Milius would go on to say that he preferred the final product to many of the other films shot from his scripts. “They didn’t restrain it or tone it down, they shot the script. The guy is just as obnoxious and full of hot air as he was in the script. Just as full of life and vitality too. He’s Evel Knievel! He wouldn’t take a dime off of anybody.”

Hamilton would later tell Pop Entertainment, when asked about the film, “The thing about it is at that time Evel was not famous. When we made that movie he took a jump over the fountains and splattered. He had not become a Mattel toy at that time. I put a writer on it named John Milius – who later wrote Apocalypse Now. He was the best of the writers of that era. I got him to write the script for me. Then Milius made me read the script to Evel. I realized he was kind of a sociopath and was totally messed. Then all of sudden Evel started to adopt lines out of the movie for himself. So his persona in the movie became more of his persona in real life. He would have been every kid’s hero on one hand, but then he went and took that baseball bat and broke that guy’s legs and that finished his career in the toy business. Evel was very, very difficult and he was jealous of anybody that was gonna play him. He wanted to portray himself and he did go and make his own movie later on. He had a great perception of this warrior that he thought he was and that was good. Then he had this other side of himself where he’d turn on you in a minute. Success is something that you have earn. You have to have a humility for it, because it can leave you in a second. It may remember you but it can sure leave you. I think if you don’t get that and you don’t have gratitude for what you are and where you are it doesn’t come back and it goes away forever.”

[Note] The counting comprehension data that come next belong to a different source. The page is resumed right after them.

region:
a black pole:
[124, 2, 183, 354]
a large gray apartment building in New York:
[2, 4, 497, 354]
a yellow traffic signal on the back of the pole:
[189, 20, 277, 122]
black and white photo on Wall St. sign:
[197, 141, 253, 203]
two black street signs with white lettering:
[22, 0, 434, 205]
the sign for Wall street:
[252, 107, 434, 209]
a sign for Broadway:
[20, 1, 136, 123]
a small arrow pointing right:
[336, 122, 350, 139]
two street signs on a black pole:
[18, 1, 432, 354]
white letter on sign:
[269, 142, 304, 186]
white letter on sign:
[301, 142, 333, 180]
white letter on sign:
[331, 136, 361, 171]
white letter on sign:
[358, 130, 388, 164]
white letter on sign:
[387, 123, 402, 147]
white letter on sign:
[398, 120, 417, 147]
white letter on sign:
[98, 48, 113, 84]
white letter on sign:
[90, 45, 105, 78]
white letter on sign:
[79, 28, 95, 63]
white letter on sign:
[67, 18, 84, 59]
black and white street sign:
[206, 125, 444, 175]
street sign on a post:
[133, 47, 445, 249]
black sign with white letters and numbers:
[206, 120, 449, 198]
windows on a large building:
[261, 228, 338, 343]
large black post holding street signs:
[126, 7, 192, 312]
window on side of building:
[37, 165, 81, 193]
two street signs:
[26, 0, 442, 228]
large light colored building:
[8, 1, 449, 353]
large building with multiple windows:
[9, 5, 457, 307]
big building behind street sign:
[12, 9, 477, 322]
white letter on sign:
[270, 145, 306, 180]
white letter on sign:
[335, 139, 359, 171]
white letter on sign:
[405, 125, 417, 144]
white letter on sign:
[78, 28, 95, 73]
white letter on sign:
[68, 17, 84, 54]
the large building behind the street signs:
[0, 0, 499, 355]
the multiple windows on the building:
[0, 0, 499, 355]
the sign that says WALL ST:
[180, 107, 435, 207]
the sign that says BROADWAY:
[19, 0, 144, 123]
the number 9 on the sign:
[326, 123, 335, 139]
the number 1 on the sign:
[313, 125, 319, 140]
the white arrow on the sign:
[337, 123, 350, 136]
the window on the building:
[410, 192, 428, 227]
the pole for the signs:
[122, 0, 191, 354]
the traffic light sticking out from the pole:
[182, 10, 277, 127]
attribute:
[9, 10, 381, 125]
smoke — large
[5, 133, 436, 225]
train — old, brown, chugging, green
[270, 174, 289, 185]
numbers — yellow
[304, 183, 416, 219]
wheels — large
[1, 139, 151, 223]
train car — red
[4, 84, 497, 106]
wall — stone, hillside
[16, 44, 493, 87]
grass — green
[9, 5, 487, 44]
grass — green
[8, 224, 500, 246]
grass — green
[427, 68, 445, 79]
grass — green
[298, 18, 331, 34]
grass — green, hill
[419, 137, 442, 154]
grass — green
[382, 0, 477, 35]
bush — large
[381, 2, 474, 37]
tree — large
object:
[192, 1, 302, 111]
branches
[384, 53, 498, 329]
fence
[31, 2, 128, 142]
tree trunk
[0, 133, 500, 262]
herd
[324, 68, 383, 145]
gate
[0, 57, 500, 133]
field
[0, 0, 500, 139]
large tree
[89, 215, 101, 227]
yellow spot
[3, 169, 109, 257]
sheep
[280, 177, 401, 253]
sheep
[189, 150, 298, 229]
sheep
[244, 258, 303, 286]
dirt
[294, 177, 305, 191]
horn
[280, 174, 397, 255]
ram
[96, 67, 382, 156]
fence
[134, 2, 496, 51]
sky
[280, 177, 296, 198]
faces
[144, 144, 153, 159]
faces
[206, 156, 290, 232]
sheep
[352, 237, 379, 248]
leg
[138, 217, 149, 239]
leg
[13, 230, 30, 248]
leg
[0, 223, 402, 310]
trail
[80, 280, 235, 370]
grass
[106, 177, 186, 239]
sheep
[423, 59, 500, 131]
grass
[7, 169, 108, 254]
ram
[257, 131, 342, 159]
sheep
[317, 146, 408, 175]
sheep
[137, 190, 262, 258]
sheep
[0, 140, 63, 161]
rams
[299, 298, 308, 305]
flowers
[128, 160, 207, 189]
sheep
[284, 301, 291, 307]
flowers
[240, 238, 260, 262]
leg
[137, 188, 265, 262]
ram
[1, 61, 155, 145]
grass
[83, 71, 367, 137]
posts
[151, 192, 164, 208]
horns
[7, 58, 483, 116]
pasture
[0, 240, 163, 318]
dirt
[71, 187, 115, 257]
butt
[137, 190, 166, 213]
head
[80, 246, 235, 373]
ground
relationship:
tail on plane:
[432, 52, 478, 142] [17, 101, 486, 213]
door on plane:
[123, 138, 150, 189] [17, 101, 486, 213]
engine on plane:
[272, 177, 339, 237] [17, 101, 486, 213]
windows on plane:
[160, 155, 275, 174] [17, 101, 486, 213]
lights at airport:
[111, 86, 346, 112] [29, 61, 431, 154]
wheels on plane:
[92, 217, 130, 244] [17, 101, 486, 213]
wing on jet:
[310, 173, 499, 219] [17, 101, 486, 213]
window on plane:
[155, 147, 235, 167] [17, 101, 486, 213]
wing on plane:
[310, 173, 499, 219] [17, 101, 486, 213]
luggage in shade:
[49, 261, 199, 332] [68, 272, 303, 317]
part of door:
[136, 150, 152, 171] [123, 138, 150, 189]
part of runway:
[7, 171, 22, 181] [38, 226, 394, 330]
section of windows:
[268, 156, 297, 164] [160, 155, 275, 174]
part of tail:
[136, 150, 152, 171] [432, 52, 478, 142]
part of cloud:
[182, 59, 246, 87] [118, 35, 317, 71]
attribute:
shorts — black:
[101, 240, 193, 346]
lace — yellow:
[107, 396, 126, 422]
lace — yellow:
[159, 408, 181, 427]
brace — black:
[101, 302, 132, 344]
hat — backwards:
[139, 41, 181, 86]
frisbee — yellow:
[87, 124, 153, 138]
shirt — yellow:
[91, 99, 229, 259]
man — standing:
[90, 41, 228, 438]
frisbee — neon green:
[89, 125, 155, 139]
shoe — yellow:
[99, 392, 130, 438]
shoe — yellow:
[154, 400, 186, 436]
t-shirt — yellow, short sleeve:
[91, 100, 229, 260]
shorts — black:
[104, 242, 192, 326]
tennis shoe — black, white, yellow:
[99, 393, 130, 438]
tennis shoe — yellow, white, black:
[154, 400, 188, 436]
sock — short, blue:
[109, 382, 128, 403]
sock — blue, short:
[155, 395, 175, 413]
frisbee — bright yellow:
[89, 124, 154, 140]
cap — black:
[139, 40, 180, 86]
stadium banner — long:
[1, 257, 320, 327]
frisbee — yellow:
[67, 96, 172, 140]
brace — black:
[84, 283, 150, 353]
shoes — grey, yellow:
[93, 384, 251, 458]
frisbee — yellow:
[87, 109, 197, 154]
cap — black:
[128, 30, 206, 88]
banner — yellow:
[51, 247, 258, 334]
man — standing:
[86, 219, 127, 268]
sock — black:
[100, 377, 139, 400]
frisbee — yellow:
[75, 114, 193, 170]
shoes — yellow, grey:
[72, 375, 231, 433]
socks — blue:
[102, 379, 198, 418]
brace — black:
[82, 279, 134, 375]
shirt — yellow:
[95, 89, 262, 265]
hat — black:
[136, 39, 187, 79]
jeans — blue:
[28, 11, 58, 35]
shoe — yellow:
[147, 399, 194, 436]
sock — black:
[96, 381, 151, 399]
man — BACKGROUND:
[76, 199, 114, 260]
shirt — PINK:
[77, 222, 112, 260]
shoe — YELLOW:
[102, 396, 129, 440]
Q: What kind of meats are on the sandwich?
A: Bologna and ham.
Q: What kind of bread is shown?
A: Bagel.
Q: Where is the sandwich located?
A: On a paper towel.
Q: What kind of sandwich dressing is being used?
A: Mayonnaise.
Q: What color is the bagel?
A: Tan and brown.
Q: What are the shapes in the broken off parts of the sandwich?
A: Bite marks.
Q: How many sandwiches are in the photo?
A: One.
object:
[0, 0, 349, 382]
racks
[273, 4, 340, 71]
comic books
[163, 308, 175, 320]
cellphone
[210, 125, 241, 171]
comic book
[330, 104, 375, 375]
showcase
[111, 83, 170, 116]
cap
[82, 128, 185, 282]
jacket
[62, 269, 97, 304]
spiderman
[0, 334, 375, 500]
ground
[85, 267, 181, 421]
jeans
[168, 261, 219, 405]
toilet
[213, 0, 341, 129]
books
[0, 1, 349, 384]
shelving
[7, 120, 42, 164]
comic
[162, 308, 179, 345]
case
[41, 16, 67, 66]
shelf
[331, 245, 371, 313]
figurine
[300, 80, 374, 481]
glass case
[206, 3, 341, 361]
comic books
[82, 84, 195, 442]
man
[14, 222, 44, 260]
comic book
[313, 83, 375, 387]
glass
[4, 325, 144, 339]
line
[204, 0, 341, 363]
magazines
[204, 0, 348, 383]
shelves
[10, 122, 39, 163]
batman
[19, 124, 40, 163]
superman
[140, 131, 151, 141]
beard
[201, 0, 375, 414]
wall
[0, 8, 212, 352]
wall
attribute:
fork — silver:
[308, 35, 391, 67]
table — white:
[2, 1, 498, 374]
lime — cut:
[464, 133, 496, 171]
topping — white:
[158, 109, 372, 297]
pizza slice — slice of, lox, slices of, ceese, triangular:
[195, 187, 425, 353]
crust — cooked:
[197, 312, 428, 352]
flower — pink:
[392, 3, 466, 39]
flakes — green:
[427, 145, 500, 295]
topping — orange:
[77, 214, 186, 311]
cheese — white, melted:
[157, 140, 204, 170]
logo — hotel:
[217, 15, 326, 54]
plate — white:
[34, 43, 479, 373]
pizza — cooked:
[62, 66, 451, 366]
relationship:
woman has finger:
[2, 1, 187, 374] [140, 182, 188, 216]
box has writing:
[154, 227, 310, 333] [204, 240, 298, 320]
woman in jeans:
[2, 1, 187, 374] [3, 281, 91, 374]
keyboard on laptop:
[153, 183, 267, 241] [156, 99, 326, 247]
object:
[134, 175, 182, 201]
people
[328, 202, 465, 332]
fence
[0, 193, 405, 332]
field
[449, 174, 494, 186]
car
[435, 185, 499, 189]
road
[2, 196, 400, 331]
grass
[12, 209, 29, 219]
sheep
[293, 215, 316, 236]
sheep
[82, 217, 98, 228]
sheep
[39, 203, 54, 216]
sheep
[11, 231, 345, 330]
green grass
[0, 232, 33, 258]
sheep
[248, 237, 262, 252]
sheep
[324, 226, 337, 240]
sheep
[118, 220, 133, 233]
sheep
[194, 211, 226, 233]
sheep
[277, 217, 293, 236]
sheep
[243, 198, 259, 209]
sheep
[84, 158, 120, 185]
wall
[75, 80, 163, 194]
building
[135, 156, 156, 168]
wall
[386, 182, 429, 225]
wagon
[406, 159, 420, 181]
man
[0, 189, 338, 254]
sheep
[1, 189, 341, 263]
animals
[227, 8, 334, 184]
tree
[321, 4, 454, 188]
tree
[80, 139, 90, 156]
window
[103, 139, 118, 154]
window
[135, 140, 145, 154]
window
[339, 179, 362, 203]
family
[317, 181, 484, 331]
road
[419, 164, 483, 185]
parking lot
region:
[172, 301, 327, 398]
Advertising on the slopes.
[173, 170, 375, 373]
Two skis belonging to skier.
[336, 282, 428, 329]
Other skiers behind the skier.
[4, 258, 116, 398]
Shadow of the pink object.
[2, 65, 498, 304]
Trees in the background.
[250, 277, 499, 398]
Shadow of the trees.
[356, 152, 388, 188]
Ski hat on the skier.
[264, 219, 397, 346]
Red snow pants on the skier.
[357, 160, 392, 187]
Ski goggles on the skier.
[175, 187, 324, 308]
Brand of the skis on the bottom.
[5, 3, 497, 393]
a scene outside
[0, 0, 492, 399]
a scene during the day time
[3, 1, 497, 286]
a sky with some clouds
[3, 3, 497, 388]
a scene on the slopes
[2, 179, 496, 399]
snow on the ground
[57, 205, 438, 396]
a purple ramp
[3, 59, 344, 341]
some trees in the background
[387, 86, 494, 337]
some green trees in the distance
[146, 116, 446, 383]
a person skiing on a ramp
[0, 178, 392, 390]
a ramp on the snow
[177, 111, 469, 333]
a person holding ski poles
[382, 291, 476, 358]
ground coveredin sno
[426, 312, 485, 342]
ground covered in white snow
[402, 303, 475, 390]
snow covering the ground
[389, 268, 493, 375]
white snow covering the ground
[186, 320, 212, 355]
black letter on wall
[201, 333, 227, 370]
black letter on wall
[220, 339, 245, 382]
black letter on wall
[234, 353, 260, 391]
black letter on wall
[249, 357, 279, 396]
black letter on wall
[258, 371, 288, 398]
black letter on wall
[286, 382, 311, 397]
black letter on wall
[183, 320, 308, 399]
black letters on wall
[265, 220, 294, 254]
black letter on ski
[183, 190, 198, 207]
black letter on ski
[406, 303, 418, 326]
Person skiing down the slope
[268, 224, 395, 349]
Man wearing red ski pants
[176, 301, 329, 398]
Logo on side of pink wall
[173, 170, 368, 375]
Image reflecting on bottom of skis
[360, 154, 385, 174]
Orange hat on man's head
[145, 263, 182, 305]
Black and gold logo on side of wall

Evel Knievel ends with our hero successfully making a jump at the Ontario Motor Speedway and driving to a dirt road that leads to the Grand Canyon — which is about 456 miles if you take I-40. Again, he looks right at the camera and says, “Important people in this country, celebrities like myself — Elvis, Frank Sinatra, John Wayne — we have a responsibility. There are millions of people that look at our lives and it gives theirs some meaning. People come out from their jobs, most of which are meaningless to them, and they watch me jump 20 cars, maybe get splattered. It means something to them. They jump right alongside of me — they take the bars in their hands, and for one split second, they’re all daredevils. I am the last gladiator in the new Rome. I go into the arena and I compete against destruction and I win. And next week, I go out there and I do it again. And this time — civilization being what it is and all — we have very little choice about our life. The only thing really left to us is a choice about our death. And mine will be — glorious.”

Sue Lyon, who debuted as Lolita in the film of the same name, plays Evel’s woman. She’d go on to be in all manner of movies that I could go on for hours about like End of the World and Alligator.

George Hamilton seems as far from the real Evel as you can get. But he was a carnie too, as Milius related that Hamilton was “A great con-man, that’s what he really is. He always said, “I’ll be remembered as a third-rate actor when in fact, I’m a first-rate con man.””

Evel made one more movie. You should watch it: Viva Knievel!

You can watch this on Tubi or download it on the Internet Archive.